Last night, Lockheed Martin (NYSE:LMT) agreed to acquire Titan Corporation (NYSE:TTN) for a combination of cash and stock totaling $22 per share, a roughly 30% premium over yesterday's close. Including the assumption of $580 million in debt, the total value of the deal is approximately $2.4 billion.

Titan, based in San Diego, provides information and communication systems, with a focus on homeland security, almost exclusively to the U.S. government.

Last year, Titan lost $271.5 million on revenues of $1.39 billion. However, before the deal was announced, Titan's share price had more than doubled off its April 11 close of $7. Perhaps with good reason: Over the past 18 months, Titan has won over a dozen contracts worth more than $100 million.

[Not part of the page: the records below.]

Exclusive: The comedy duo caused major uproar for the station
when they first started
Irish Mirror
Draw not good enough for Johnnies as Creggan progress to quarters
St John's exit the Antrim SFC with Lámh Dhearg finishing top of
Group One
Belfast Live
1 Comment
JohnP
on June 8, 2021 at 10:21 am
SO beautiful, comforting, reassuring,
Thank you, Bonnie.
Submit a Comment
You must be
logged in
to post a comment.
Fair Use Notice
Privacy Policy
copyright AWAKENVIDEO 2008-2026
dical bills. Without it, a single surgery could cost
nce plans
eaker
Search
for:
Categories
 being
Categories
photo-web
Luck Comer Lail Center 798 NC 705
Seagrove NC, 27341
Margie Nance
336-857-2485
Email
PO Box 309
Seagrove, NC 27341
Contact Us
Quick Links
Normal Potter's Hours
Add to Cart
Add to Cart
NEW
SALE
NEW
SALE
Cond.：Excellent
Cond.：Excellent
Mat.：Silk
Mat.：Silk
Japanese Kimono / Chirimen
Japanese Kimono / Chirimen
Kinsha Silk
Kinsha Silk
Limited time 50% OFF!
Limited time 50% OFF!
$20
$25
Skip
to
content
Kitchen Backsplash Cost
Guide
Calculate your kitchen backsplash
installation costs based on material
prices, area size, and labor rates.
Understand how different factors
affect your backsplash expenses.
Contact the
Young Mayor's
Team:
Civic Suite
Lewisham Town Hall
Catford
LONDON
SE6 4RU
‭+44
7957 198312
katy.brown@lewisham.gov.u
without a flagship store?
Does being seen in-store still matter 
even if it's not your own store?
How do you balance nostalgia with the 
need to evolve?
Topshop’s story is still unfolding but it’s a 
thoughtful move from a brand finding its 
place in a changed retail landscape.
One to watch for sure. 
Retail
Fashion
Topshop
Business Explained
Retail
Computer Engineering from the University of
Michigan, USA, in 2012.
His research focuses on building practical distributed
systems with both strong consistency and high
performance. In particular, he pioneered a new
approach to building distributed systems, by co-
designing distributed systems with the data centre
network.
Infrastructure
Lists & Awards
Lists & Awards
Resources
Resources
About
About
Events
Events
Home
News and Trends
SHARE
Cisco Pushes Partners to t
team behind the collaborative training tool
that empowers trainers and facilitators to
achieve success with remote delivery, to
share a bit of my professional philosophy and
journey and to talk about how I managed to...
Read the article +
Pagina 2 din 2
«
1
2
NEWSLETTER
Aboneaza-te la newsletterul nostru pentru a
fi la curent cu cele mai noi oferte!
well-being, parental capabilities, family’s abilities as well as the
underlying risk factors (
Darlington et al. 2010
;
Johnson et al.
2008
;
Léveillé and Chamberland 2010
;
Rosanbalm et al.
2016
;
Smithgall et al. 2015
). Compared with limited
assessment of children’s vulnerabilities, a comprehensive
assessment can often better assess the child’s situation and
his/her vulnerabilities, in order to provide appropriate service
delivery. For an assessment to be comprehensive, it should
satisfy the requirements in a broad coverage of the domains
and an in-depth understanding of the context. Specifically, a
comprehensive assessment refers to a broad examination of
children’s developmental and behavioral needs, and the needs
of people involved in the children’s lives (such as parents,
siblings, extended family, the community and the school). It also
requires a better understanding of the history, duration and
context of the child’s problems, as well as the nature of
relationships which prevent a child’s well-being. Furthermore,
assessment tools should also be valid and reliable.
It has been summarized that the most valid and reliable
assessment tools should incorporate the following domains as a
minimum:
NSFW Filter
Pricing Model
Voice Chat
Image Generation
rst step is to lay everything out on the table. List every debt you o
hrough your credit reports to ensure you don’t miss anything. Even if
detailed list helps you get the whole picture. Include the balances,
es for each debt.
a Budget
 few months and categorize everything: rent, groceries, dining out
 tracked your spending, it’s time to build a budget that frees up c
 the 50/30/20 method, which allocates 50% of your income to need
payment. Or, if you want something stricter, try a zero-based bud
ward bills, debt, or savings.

Last week, the company said that it expects 2003 revenues to increase roughly 25% to between $1.73 billion and $1.78 billion. Its backlog of orders is up 15% to $4.65 billion. Titan also expects to earn $0.70 to $0.72 per share this year.

While not cheap at 14 times 2004 EBITDA, the acquisition strengthens Lockheed Martin's relationship with the U.S. government and provides an expanded presence in information technology. Clearly, homeland security has become more prominent (and profitable) in the wake of the September 11 terror attacks.

Titan shares are up 25% to $21.28 in midday trading.